How to show that for any abelian group $G$, $\text{Hom}(\mathbb{Z},G)$ is isomorphic to $G$

How do I show that $\text{Hom}(\mathbb{Z},G)$ and $G$ are isomorphic?

The method suggested by the book is to define a map $k$: $\text(\mathbb{Z},G) \to G$ by $f \to f(1)$.

I am stuck on how exactly to show that it is an isomorphism. Could anyone shed some light into this? Is $f(1)$ an element of G?

(For those who wanted to know, this is not homework)

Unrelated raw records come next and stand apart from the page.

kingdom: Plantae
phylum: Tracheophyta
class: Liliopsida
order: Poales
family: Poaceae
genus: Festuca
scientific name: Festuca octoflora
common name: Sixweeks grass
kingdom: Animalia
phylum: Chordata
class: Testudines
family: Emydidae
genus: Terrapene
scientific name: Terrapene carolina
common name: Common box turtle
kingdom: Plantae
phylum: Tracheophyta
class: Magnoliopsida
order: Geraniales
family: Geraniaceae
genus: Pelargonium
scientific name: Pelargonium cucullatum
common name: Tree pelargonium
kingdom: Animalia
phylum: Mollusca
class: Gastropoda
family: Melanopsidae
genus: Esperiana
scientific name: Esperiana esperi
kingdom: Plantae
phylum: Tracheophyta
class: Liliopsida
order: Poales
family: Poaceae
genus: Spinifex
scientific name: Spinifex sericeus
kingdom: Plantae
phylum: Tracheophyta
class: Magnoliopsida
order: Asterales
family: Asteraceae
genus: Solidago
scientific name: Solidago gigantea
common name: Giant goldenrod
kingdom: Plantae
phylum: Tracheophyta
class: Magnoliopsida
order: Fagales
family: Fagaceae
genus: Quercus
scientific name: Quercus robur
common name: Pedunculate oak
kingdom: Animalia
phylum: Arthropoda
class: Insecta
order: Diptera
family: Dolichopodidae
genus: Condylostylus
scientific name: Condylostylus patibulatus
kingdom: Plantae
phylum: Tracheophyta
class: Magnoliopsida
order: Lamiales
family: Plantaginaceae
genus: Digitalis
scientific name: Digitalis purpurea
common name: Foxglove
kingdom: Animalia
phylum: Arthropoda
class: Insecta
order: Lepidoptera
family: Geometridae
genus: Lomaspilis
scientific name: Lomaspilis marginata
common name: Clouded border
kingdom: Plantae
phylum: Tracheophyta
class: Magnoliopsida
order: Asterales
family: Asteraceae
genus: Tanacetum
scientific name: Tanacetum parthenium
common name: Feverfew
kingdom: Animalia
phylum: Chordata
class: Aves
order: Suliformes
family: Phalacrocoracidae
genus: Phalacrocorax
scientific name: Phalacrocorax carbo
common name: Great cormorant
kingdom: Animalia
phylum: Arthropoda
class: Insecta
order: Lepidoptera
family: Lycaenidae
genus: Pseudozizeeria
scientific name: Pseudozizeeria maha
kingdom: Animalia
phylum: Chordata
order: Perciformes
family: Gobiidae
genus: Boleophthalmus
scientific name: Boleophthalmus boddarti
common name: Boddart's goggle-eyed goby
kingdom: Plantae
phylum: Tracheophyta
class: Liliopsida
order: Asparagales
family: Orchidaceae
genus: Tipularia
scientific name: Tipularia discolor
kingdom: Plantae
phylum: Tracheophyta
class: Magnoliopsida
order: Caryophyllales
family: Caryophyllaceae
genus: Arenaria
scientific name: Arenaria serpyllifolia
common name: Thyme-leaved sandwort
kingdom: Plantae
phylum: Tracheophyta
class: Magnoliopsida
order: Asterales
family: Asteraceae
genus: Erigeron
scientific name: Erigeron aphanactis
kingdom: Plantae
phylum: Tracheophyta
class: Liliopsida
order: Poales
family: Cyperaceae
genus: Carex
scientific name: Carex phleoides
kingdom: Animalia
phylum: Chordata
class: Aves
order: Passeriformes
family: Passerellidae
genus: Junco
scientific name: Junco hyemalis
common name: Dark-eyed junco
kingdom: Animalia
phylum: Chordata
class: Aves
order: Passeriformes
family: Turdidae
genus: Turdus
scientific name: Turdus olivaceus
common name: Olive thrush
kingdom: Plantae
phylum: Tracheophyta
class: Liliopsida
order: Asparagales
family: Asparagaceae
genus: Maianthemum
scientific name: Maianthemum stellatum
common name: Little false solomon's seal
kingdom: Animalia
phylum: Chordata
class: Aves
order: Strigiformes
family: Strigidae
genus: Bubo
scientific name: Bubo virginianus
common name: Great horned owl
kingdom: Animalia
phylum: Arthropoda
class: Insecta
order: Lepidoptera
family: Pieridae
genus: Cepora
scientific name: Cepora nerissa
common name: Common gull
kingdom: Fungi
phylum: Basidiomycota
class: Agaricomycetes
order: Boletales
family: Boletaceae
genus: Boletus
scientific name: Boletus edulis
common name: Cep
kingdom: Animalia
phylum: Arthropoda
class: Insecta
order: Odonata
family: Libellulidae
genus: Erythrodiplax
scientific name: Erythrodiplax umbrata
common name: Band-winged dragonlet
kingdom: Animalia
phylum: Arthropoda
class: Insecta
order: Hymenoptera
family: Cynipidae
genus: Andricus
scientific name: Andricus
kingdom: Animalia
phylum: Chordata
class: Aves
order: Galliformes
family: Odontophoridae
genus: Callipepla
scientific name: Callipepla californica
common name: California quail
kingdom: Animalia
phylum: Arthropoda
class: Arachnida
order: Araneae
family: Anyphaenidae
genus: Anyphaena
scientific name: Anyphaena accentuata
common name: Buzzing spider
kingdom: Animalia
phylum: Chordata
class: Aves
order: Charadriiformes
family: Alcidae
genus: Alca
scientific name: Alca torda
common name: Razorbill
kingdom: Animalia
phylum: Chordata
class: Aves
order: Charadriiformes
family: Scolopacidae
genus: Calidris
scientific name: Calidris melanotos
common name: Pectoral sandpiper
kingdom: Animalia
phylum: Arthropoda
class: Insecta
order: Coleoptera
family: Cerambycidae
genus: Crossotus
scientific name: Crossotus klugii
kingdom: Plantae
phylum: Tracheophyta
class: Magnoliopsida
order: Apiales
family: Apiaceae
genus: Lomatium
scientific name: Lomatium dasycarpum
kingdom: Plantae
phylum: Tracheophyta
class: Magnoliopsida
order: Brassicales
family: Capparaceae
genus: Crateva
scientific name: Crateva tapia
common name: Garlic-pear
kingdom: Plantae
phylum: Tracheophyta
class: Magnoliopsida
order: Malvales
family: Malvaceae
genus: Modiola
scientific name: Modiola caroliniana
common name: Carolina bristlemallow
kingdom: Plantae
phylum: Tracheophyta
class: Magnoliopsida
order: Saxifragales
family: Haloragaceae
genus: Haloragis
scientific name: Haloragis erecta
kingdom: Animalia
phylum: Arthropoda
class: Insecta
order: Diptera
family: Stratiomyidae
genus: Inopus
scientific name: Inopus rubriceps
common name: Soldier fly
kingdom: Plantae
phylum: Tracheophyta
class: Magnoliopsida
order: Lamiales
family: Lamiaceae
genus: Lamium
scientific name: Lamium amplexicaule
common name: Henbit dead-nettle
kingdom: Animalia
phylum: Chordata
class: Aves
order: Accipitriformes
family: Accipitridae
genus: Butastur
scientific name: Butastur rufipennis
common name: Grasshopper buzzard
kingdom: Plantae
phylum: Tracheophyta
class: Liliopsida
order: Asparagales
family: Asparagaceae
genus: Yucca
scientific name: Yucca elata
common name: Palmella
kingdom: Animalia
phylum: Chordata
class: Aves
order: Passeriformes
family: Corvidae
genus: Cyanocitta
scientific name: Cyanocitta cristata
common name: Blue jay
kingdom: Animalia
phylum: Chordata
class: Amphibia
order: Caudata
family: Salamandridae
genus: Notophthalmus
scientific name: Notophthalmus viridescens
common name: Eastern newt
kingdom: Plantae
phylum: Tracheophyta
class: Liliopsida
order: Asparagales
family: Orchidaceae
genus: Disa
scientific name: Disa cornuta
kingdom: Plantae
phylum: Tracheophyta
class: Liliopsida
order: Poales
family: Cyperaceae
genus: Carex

Any homomorphism $f$ from $\mathbb{Z}$ to $G$ is determined by its value at 1: indeed $f(n) = f(1)^n$ for any $n\in \mathbb{Z}$, since $f$ is a group homomorphism (I am using multiplicative notation for the group operation on $G$). So it is natural to consider the map suggested by the book: given $f\in \text{Hom}(\mathbb{Z},G)$, evaluate it at 1: $k:f\mapsto f(1)$. It sends $f$ to an element of $G$, namely $f(1)$.

To check that this is a group homomorphism, you need to understand how $\text{Hom}(\mathbb{Z},G)$ is a group in the first place. That's very simple: the group operation is pointwise multiplication: the product of two homs $f$ and $g$ is given by $fg(n) = f(n)g(n)$ (to explain what $fg$ is you need to evaluate it on an arbitrary input, since you are describing a homomorphism). So now, you should have no difficulties verifying that $k$ respects the group structure.